• _TEXTAUSZUG_:
>>>>>

Bis 1939 hatten derartige Diskussionen wohl noch einen gewissen Sinn, denn damals sprachen elf der sechzehn Millionen Juden yiddisch. Meistens war ihnen das Hebräische überhaupt nur insoweit geläufig, als es die Gebete anlangte. Seiner wirklich mächtig sind lediglich die Gelehrten und die sehr Gebildeten gewesen. Alle anderen kannten kaum Bruchstücke der Bibelsprache. Man möchte fast sagen, das Leben der Juden — besonders in Osteuropa — ließ sich in den biblischen Tag und die Nacht im Exil teilen, das Gestern im Land der Väter und das Heute inmitten fremder Völker, die fast zweitausendjährige Diaspora. Unter dieser Voraussetzung ist die Geschichte des jüdischen Exils zu verstehen, allein so zu begreifen, weshalb die „Heilige Sprache" stets erhalten blieb, wenn sie sich auch im Laufe der Jahrhunderte ein wenig veränderte.

<<<<<

• _KURZE AUFGABE_: Geben Sie den Textauszug über das Jiddische und das Hebräische vollständig und wortgetreu wieder.

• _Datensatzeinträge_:
>>>>>

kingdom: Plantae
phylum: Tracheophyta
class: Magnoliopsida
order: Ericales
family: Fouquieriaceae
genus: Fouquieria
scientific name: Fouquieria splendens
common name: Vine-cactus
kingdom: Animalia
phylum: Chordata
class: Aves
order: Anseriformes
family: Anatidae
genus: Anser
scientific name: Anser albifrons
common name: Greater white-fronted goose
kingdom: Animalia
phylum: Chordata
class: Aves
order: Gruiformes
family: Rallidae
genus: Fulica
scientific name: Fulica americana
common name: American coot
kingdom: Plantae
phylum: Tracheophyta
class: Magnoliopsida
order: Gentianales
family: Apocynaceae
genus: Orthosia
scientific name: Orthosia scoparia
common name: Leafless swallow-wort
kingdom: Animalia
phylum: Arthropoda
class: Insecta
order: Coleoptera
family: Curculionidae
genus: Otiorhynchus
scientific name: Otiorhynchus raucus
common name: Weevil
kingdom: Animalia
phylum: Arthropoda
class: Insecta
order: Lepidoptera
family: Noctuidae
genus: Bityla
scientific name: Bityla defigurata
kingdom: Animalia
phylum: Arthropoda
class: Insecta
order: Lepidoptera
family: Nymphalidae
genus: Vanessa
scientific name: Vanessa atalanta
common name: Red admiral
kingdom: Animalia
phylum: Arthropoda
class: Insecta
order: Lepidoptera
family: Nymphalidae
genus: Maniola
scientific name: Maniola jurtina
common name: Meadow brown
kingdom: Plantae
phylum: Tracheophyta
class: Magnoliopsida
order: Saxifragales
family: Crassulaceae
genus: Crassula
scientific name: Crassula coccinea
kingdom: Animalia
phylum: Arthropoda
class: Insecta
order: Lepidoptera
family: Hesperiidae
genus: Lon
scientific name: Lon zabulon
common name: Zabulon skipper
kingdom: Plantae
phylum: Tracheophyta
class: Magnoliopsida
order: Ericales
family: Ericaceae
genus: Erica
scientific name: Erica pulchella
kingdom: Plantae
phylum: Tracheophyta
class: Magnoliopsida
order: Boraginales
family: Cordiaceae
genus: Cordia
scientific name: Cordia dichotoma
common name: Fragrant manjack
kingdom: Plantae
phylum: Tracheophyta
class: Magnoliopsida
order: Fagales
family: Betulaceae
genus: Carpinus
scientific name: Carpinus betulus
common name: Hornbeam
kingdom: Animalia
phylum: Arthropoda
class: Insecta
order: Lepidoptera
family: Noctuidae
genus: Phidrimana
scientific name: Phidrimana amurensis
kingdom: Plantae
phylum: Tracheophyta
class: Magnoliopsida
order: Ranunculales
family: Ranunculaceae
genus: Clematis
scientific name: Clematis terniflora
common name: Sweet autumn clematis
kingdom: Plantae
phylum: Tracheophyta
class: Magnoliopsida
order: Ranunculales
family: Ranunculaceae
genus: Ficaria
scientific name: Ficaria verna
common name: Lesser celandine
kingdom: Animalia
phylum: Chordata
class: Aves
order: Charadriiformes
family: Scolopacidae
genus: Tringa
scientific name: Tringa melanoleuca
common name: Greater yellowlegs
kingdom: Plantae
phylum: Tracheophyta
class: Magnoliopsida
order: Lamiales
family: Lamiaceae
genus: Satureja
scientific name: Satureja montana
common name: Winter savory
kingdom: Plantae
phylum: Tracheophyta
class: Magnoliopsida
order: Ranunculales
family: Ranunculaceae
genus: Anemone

<<<<<

• _ANTWORT ZUR AUFGABE_:
Bis 1939 hatten derartige Diskussionen wohl noch einen gewissen Sinn, denn damals sprachen elf der sechzehn Millionen Juden yiddisch. Meistens war ihnen das Hebräische überhaupt nur insoweit geläufig, als es die Gebete anlangte. Seiner wirklich mächtig sind lediglich die Gelehrten und die sehr Gebildeten gewesen. Alle anderen kannten kaum Bruchstücke der Bibelsprache. Man möchte fast sagen, das Leben der Juden — besonders in Osteuropa — ließ sich in den biblischen Tag und die Nacht im Exil teilen, das Gestern im Land der Väter und das Heute inmitten fremder Völker, die fast zweitausendjährige Diaspora. Unter dieser Voraussetzung ist die Geschichte des jüdischen Exils zu verstehen, allein so zu begreifen, weshalb die „Heilige Sprache" stets erhalten blieb, wenn sie sich auch im Laufe der Jahrhunderte ein wenig veränderte.